G20 leaders are unveiling a new set of plans that will boost the International Monetary Fund's (IMF) firewall, promote economic growth and jobs, tackle the Eurozone sovereign debt crisis in the long term and therefore contain the detrimental overspill in the emerging markets, according to the group's Draft Communique.
Dubbed the "Los Cabos Action Plan", the plan outlines how the G20, which comprises around 80 percent of global economic output, will also invest in infrastructure and promote trade while sticking to its pledges to bring down budget deficits, shore up crisis funds and of course tackle the unwinding of the sovereign debt crisis for the long term.
According to a G20 source cited by Reuters, "Euro area countries have agreed to take all necessary policy measures to safeguard region's integrity and stability and the draft communique urges the Eurozone to find ways to break the 'feedback loop' between sovereign states and banks."
The unnamed source also adds that the G20 Draft communique says the "top priority for the G20 remains strong, sustainable and balanced growth that reduces unemployment."
"Europe may be able to muddle through but the risk is rising," said Robert Zoellick, president of the World Bank. "There could be a Lehman moment if things are not properly handled."
The IMF initially set up a firewall as a crisis fund against the deepening Eurozone sovereign debt crisis and after the G20 Summit, leaders are expected to call on nations to increase existing contributions.
"I estimate that there will be a larger capitalisation than the pre-accord reached in Washington, which will be finalised here, but I don't want to speculate by how much," said Mexico's president Felipe Calderon, who is hosting the G20 summit in Los Cabos. "I hope there's a very important agreement about the IMF."
The IMF fund will be crucial to the Eurozone as it will serve to support governments that are struggling to cope with debt repayments and therefore halting the risk of a default. However, while the IMF seeks to bolster the fund to $430bn, the G20 countries will have to largely rely upon emerging nations, such as China for the extra amount.
"China is confident that the IMF will realize its $430 billion, and China will pitch in." said Chinese Vice Finance Minister Zhu Guangyao. "During this Los Cabos summit a specific amount will be announced."
Although Zhu did not reveal a set figure, he did say that he told reporters ahead of the G20 summit in the Mexican resort of Los Cabos. He was confident of raising "over $430 billion."
European leaders have previously promised $200bn, while Japan pledged $60bn; Britain, South Korea and Saudi Arabia each pledged $15bn, while the US has refused to stump up any cash, citing domestic political difficulties as the reason.
With the IMF crisis fund being bolstered by mainly the emerging markets, G20 leaders will also be expected to provide more concrete details on how they plan to tackle the deepening Eurozone crisis and therefore contain the contagion into emerging nation territories.
Zhu said that the other "Bric" countries - Brazil, Russia and India - would meet ahead of the meeting as they hope to leverage their contributions as they seek greater voting power in the western dominated fund.

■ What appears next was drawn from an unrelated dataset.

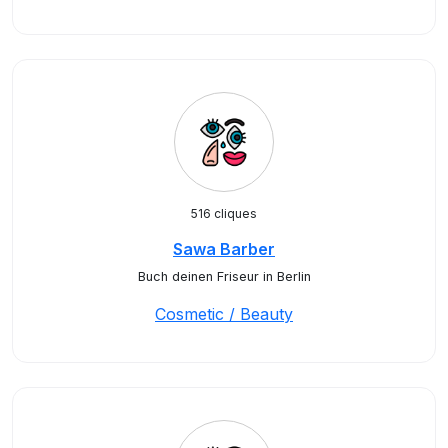
516 cliques
Sawa Barber
Buch deinen Friseur in Berlin
Cosmetic / Beauty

"The EU has to make up its mind to untangle this problem and to address the government indebtedness, banking indebtedness, and the relation between the two," said Zhu.
"We are confident that the European countries can rely on themselves to untangle their problems."
Promoting Growth in a Time of Turmoil
The key issue that markets will be waiting for more details on, is how exactly G20 leaders are going to achieve a huge leap of financial, fiscal and political union in order to strengthen the resiliency of monetary union, in the form of a roadmap.
While some are hoping for concrete plans, some initial comments from the Summit may mean that G20 countries will have to wait longer than hoped for.
"We're going to continue to make the case," said David Plouffe, a senior Obama adviser. "There will be progress made over the next couple days, but no one should expect a firm resolution."
However, leaders have been granted some breathing space, after results from Sunday's pivotal Greek election showed parties that support Athens' European Union (EU) and IMF-led bailout terms won a parliamentary majority.
The results from the elections will mean that fears over Greece being pushed out the Euro will, at least for the short term, be dampened.
"Greek elections [are] positive, but many issues remain unsolved," say analysts at RBS. "A New Democracy-led coalition is the best outcome for Greek elections among the possible scenarios we outlined last week. The presence of a pro-EU/IMF government which is able to negotiate with the Troika reduces the tail risk of an acceleration in deposit outflows from Greek banks."
The positive election outcome also bodes well for G20 countries, as European leaders will be more willing to be flexible on austerity measures that should quell concerns over a Greek default and therefore contain the contagion across the rest of Europe.
German Foreign Minister Guido Westerwelle said that "I can imagine that we would talk about the time axes once again" but of course left no doubt that Greece must stick to the terms of the bailout if it wants to stay in the euro currency.
However, Germany hinted at its flexibility on austerity measures when it indicated a readiness to give Athens more time to implement the tough economic reforms required under its €130bn bailout.
While, this will help European G20 leaders craft a plan for the shorter term, leaders will have to deliver a strategy for the longer term.